Market expectations are growing for a cut to benchmark interest rates, which currently stand at a range between 2.25% and 2.50%, and strategists at Bank of America don’t think that the market is going to be disappointed.
In a report dated June 6, Mark Cabana, rates strategist, Joseph Song, U.S. economist, and currency strategist Adarsh Sinha at BAML, said history offers a clear guide on how rate cuts tend to play out in the coming six-month period once the market starts to price in a rate reduction.
Read: MarketWatch’s snapshot of the market
Presently, Wall Street is pricing in a 65 basis point cut by the end of this year, representing two rate reductions of a 25 basis points each by the Jerome Powell’s central bank.
The BAML analysts said that analysis of the past five rating-cutting cycles, 1989-92, 1995-96, 1998, 2001-02 and 2007-08, point to the first rate cut taking place as soon as September.

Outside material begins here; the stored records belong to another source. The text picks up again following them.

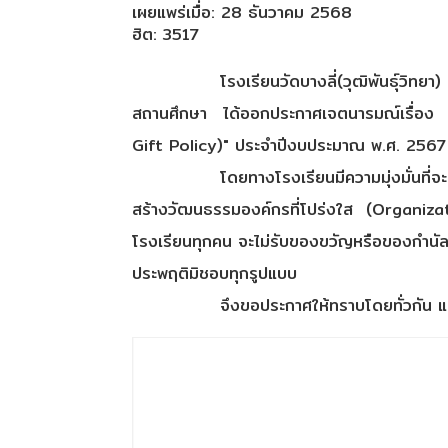
เผยแพร่เมื่อ: 28 ธันวาคม 2568
ฮิต: 3517
โรงเรียนวัดบางลี่(วุฒิพันธุ์วิ
สถานศึกษา ได้ออกประกาศเจตนารมณ์เรื่อง "
Gift Policy)" ประจำปีงบประมาณ พ.ศ. 2567
โดยทางโรงเรียนมีความมุ่งมั่นที
สร้างวัฒนธรรมองค์กรที่โปร่งใส (Organiza
โรงเรียนทุกคน จะไม่รับของขวัญหรือของกำนัลใด
ประพฤติมิชอบทุกรูปแบบ
จึงขอประกาศให้ทราบโดยทั่วกัน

The attached chart shows a the number of days before the Fed’s first interest-rate cut, in 1995, 1998, 2001, and 2007.
Mounting expectations for a Fed rate reduction, coming only after Powell & Co. delivered the most recent interest-rate increase in December, are supported by a number of factors: combating recessionary signs; boosting stubbornly low inflation, running below the Fed’s 2% target; addressing market anxieties; and, confronting the headwinds produced from the U.S.’s trade conflicts.
Expectations for a rate increase have juiced a stock-market that has been in a tailspin, driving the Nasdaq Composite Index COMP, +0.53% to its first correction, defined as a decline of at least 10% from a recent peak, since October.
Hope for a rate cut, however, have buoyed stocks in recent trade, with the Dow Jones Industrial Average DJIA, +0.71% on pace for its fourth straight gain and the Nasdaq and S&P 500 index SPX, +0.61% on track for their third advance in a row.
Anticipation for a rate cut are also reflected in the yield on the 10-year Treasury note TMUBMUSD10Y, +0.24% which stands at 2.10%, near a 21-month nadir, as prices for the debt rally. Gold futures GCQ19, -0.37% meanwhile, were surging, hovering near its highest level since Feb. 20. Bond assets tend to rally when expectations for rate increases are growing.
To be sure, betting on a prevailing backdrop of easier monetary policy is risky, particularly when a rate-hike cycle commences. David Rosenberg, chief economist and strategist at Gluskin Sheff, said that its important not to be too eager to buy stocks after the first cut because the Fed tends to hike more than once and the performance of the overall market can depend on whether the economy slips into a recession.
Rosenberg says its better to wait because returns are likely to be richer later. So, patience will be a virtue for investors.